Records for the exercise:
===

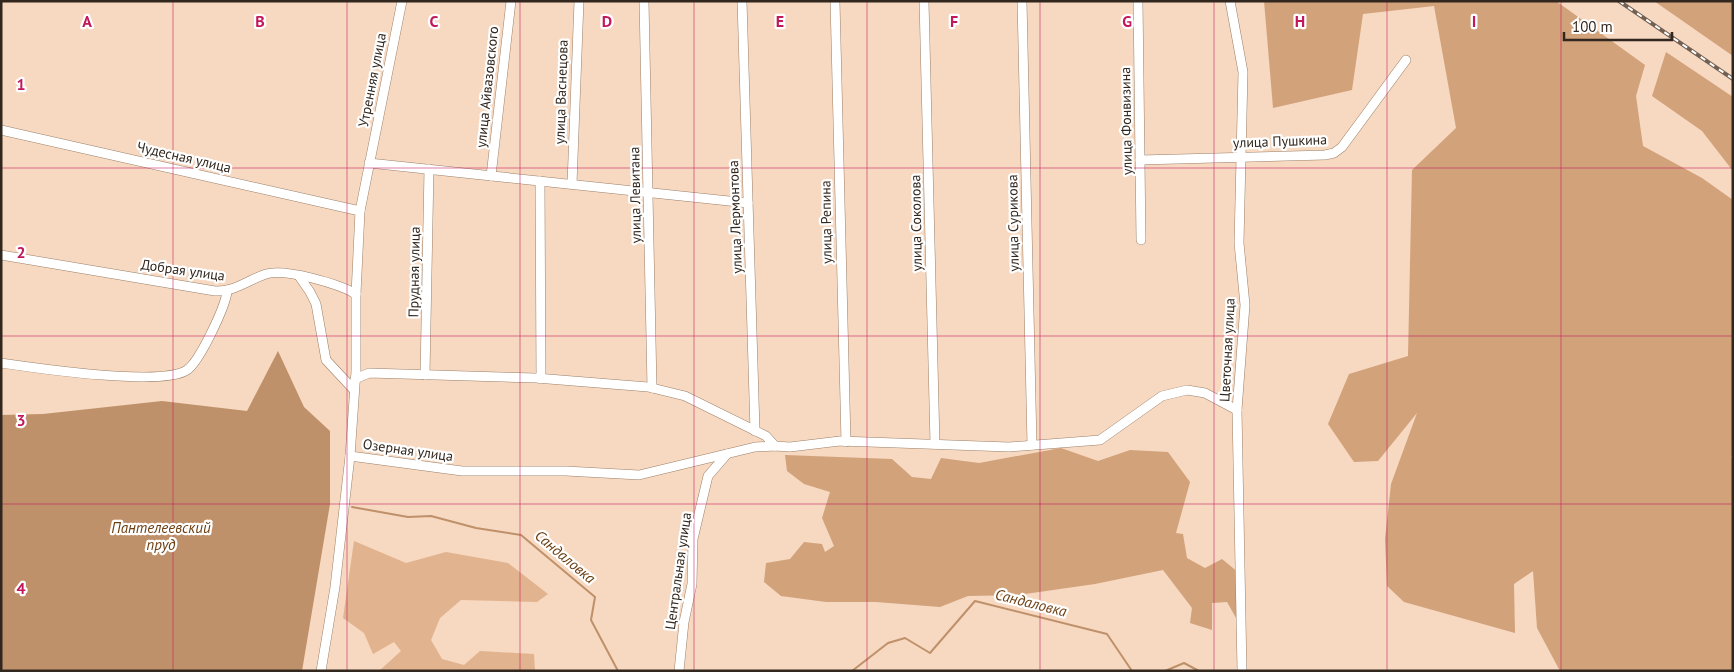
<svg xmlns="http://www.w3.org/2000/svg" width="1734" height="672" font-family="'PT Sans',sans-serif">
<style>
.green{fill:#e1b38e}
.forest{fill:#d2a27b}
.water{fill:#bf916a}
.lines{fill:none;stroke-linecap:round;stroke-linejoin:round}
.stream{stroke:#bf916a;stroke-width:2}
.minor-casing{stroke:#9b8069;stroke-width:10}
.minor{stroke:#fff;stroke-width:9}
.rail-casing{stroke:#726053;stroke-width:4}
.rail{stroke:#fff;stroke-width:2;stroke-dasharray:5.5;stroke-linecap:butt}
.grid{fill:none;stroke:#c2185b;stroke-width:1;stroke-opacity:0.55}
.labels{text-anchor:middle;stroke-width:4.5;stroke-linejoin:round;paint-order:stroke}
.street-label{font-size:14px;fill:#32271e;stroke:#fff}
.water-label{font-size:15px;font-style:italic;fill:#6c3e10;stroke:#fff}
.grid-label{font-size:16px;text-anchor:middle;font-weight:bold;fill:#c2185b;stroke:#fff;stroke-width:4.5;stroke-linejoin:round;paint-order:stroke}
</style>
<rect width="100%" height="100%" fill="#f7d8c0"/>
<path class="green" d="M354 541 406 563 446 552 508 563 548 594 537 602 461 600 440 618 431 640 442 659 464 665 480 651 534 654 535 671H379L401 651 394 642 373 654 364 633 343 618Z"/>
<g class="forest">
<path d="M1264 1H1556L1645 65 1636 96 1643 146 1702 178 1733 200V454L1731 457 1733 458V671H1560L1537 628 1533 571 1514 584 1515 633 1404 602 1387 586 1385 539 1391 484 1417 413 1378 461 1354 462 1328 424 1349 374 1408 356 1412 170 1456 128 1434 6 1363 14 1352 90 1273 108Z"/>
<path d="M1654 1H1733V56Z"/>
<path d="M1666 52 1733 97V171L1702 131 1652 96Z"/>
<path d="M1061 448 1098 461 1130 450 1168 452 1190 482 1176 533 1183 534 1187 558 1205 568 1222 559 1239 573 1236 618 1227 602 1212 603V630L1190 623 1192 608 1163 570 1095 584 1018 595 968 596 940 607 876 602H826L781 596 764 582 766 563 790 559 804 542 822 544 825 552 834 546 822 518 830 492 804 484 787 471 785 455 892 459 912 477 931 479 941 458 979 463Z"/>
</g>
<path class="water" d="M278 351 304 407 330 431V504L302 671H1V415L43 414 162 401 247 411Z"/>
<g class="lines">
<g class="stream">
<path d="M352 507 408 517 431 516 476 528 521 535 595 597 591 620 618 671"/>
<path d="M852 671 888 643 905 638 930 653 975 601 1107 634 1132 671"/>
<path d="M1165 671 1184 663 1199 671"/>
</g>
<g class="minor-casing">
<g id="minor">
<path d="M644 1 652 388"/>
<path d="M742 1 755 431"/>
<path d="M835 1 846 442"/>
<path d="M924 1 935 444"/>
<path d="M1022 1 1032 445"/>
<path d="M1138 1 1141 240"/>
<path d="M1230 1 1243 72 1239 243 1245 305 1237 410 1242 671"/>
<path d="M1 130 360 211"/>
<path d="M1140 160 1325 155 1334 153 1342 147 1406 60"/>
<path d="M369 163 748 203"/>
<path d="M491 176 511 1"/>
<path d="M540 181 541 379"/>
<path d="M572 184 579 1"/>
<path d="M1 255 215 291C234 292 248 280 266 274 285 268 339 284 356 294"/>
<path d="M299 276 310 292 316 304 326 360 354 390"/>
<path d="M1 363C36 368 162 387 187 370 200 361 225 307 227 292"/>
<path d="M425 375 429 169"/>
<path d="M355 379 369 373 536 378 648 387 685 396 766 436 775 446"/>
<path d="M350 456 462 471H566L639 475 755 447 775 446 790 447 840 441 1009 447 1100 440 1162 396 1187 390 1205 393 1237 410"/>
<path d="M321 671 335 587 350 456 356 371V294L360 211 402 1"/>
<path d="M679 671 684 622 692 584 693 539 708 476 727 454"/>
</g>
</g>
<use href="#minor" class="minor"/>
<g class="rail-casing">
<path id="rail" d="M1619 1 1733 79"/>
</g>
<use href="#rail" class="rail"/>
</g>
<path class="grid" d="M173 1V671M347 1V671M520 1V671M694 1V671M867 1V671M1040 1V671M1214 1V671M1387 1V671M1561 1V671M1 168H1733M1 336H1733M1 504H1733"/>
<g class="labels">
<g class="street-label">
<text transform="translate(372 80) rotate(-79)" y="5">Утренняя улица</text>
<text transform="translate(487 87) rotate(-84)" y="5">улица Айвазовского</text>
<text transform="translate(561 92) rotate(-88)" y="5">улица Васнецова</text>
<text transform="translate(1126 121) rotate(-91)" y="5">улица Фонвизина</text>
<text transform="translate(1280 141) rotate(-2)" y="5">улица Пушкина</text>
<text transform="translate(184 157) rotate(13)" y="5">Чудесная улица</text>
<text transform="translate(635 195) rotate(-91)" y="5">улица Левитана</text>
<text transform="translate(735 217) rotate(-92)" y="5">улица Лермонтова</text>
<text transform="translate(826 222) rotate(-91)" y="5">улица Репина</text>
<text transform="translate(916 223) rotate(-91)" y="5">улица Соколова</text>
<text transform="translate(1013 223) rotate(-91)" y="5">улица Сурикова</text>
<text transform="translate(183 270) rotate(8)" y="5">Добрая улица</text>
<text transform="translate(414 272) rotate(-89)" y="5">Прудная улица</text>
<text transform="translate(1227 350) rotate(-87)" y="5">Цветочная улица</text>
<text transform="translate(408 450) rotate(8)" y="5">Озерная улица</text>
<text transform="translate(678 571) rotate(-82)" y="5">Центральная улица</text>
</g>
<g class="water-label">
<text x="161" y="533">Пантелеевский<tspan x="161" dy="17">пруд</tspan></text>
<text transform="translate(565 557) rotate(40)" y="5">Сандаловка</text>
<text transform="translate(1031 603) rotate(14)" y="5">Сандаловка</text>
</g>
</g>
<g class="grid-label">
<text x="87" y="27">A</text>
<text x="260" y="27">B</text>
<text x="434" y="27">C</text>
<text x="607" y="27">D</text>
<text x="780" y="27">E</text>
<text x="954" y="27">F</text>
<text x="1127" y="27">G</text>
<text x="1300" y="27">H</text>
<text x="1474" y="27">I</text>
<text x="21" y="90">1</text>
<text x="21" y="258">2</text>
<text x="21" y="426">3</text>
<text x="21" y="594">4</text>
</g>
<rect width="1734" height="672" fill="none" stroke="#32271e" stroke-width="5"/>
<path d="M1564 32v8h108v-8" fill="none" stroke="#32271e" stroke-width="2.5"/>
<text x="1572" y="32" font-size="15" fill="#32271e" stroke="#ffffff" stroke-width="4" paint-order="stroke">100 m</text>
</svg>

===

Exercise description:
Lines that contain "linecap" are the result; find them in the entries above and copy each one.

Task result:
.lines{fill:none;stroke-linecap:round;stroke-linejoin:round}
.rail{stroke:#fff;stroke-width:2;stroke-dasharray:5.5;stroke-linecap:butt}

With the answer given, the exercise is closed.